In FIG. 2B, as the contact hole formation process (S104), an opening 150 to be a contact hole structure for connecting to the device portion in lithography and dry etching processes is formed inside the SiO₂ film 210. The opening 150 can be formed substantially perpendicularly to the surface of the substrate 200 by removing the exposed SiO₂ film 210 by the anisotropic etching method with respect to the substrate 200 where a resist film is formed on the SiO₂ film 210 by undergoing the lithography process such as a resist application process and an exposure process (not shown). For example, the opening 150 may be formed by the reactive ion etching method.

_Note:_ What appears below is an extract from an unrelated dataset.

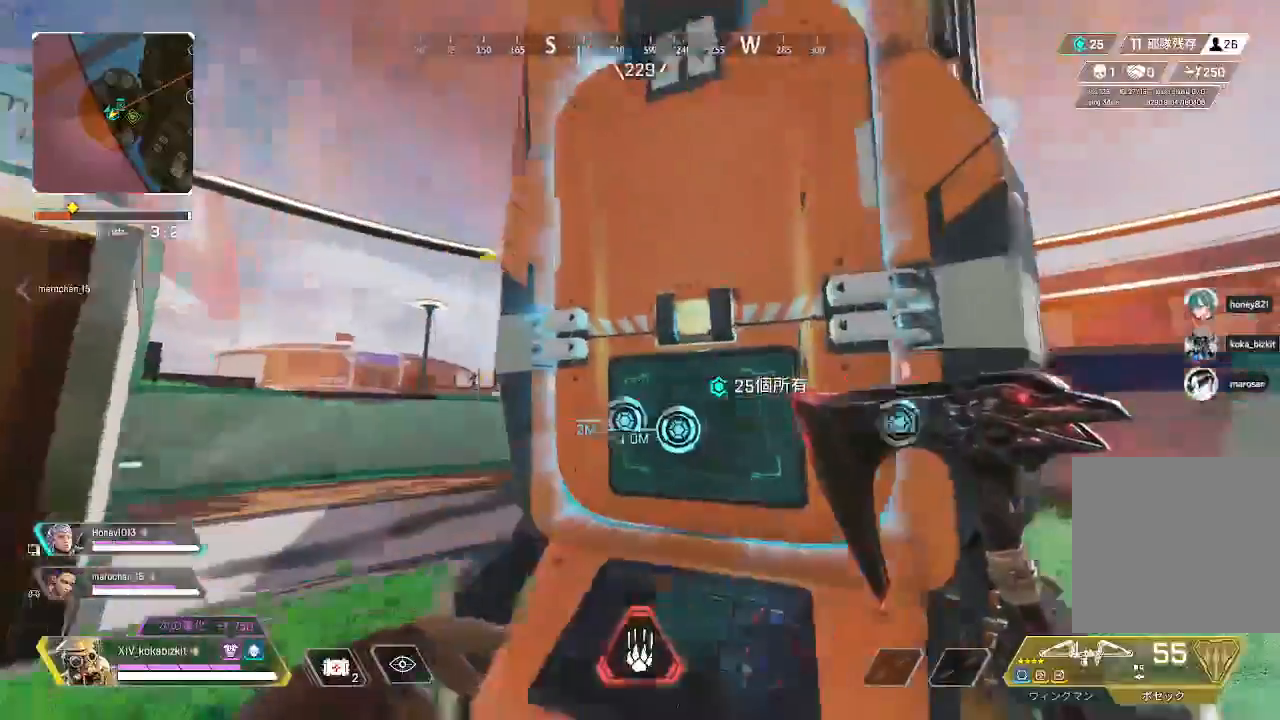
{"buttons": [], "left_stick": "center", "right_stick": "up", "events": [[33, "left_stick", "center"], [233, "right_stick", "center"], [467, "right_stick", "up"]]}
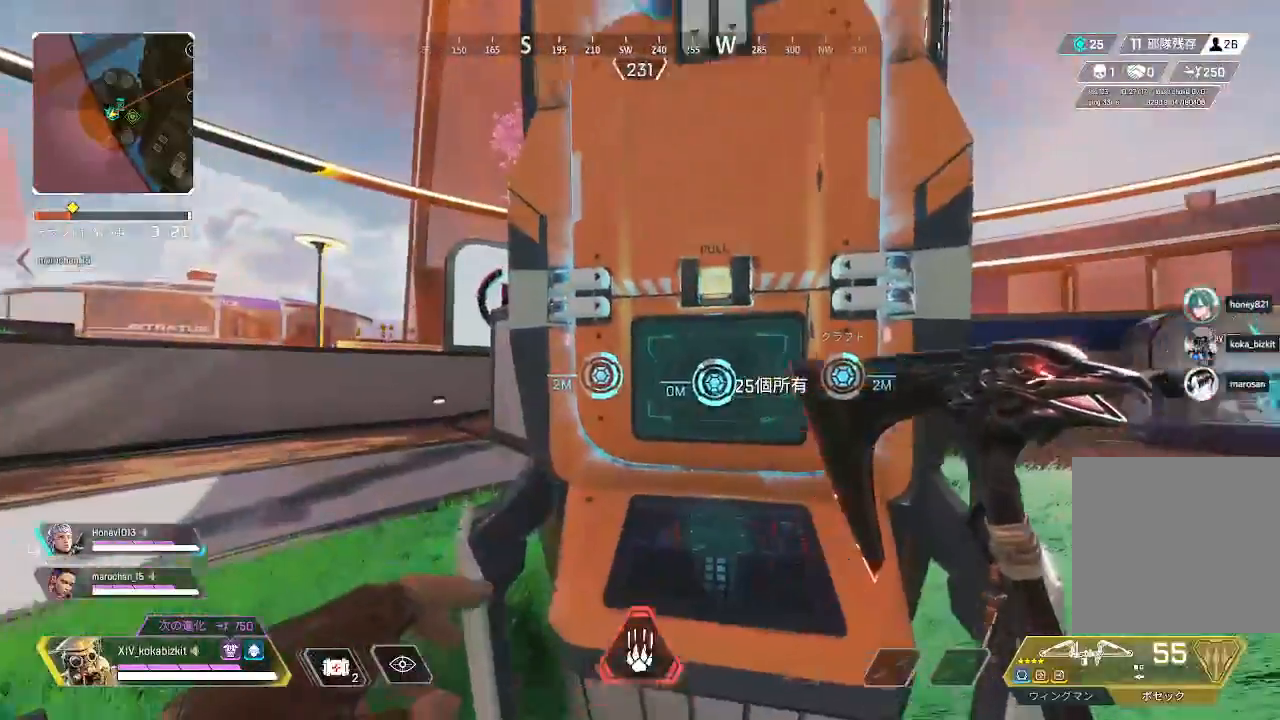
{"buttons": [], "left_stick": "center", "right_stick": "up", "events": [[150, "right_stick", "center"], [433, "right_stick", "up"]]}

In FIG. 2C, as the Ti film formation process (S106), a Ti film 212 using Ti is formed on inner walls (on sidewalls and at the bottom) of the opening 150 formed by the opening formation process and on the surface of the SiO₂ film 210. The Ti film 212 is formed by depositing a thin film of Ti in a sputtering device using a sputter process, which is a kind of the PVD (physical vapor deposition) method, for example, to a thickness of 20 nm under substrate temperature conditions of 200° C. The deposition method of Ti is not limited to the PVD method and the CVD method may also be used. Particularly when the plasma CVD method is used to provide directivity, the Ti film 212 can be formed thinner on the sidewalls than that formed at the bottom of the opening 150 with the thickness of 20 nm. Accordingly, an increase in plug resistance can be controlled. Then, the Ti film 212 formed at the bottom of the opening 150 to be an adhesion layer reduces and eliminates an oxide film of the substrate 200 formed at the bottom of the opening 150 to form a titanium silicide (TiSi₂) film 214. Accordingly, an ohmic contact can be secured.

In FIG. 2D, as the TiN film formation process (S108), a TIN film 216 to be a barrier metal film is caused to deposit (form) on the inner walls (on the sidewalls and at the bottom) of the opening 150 and on the surface of the substrate 200 where the Ti film 212 is formed by the PVD method such as sputtering, for example, to a thickness of 5 nm under substrate temperature conditions of 400° C. By forming the TiN film 216, reactions between silicon in the semiconductor substrate 200 and a plug metal and between silicon contained in the SiO₂ film 210 to be an inter-level dielectric and the plug metal, and diffusion of the plug metal can be prevented.

FIG. 3A to FIG. 3D are process cross sections showing processes performed corresponding to the flow chart in FIG. 1. FIG. 3A to FIG. 3D show the Al plug film formation process (S110) to the polishing process (S116) in FIG. 1.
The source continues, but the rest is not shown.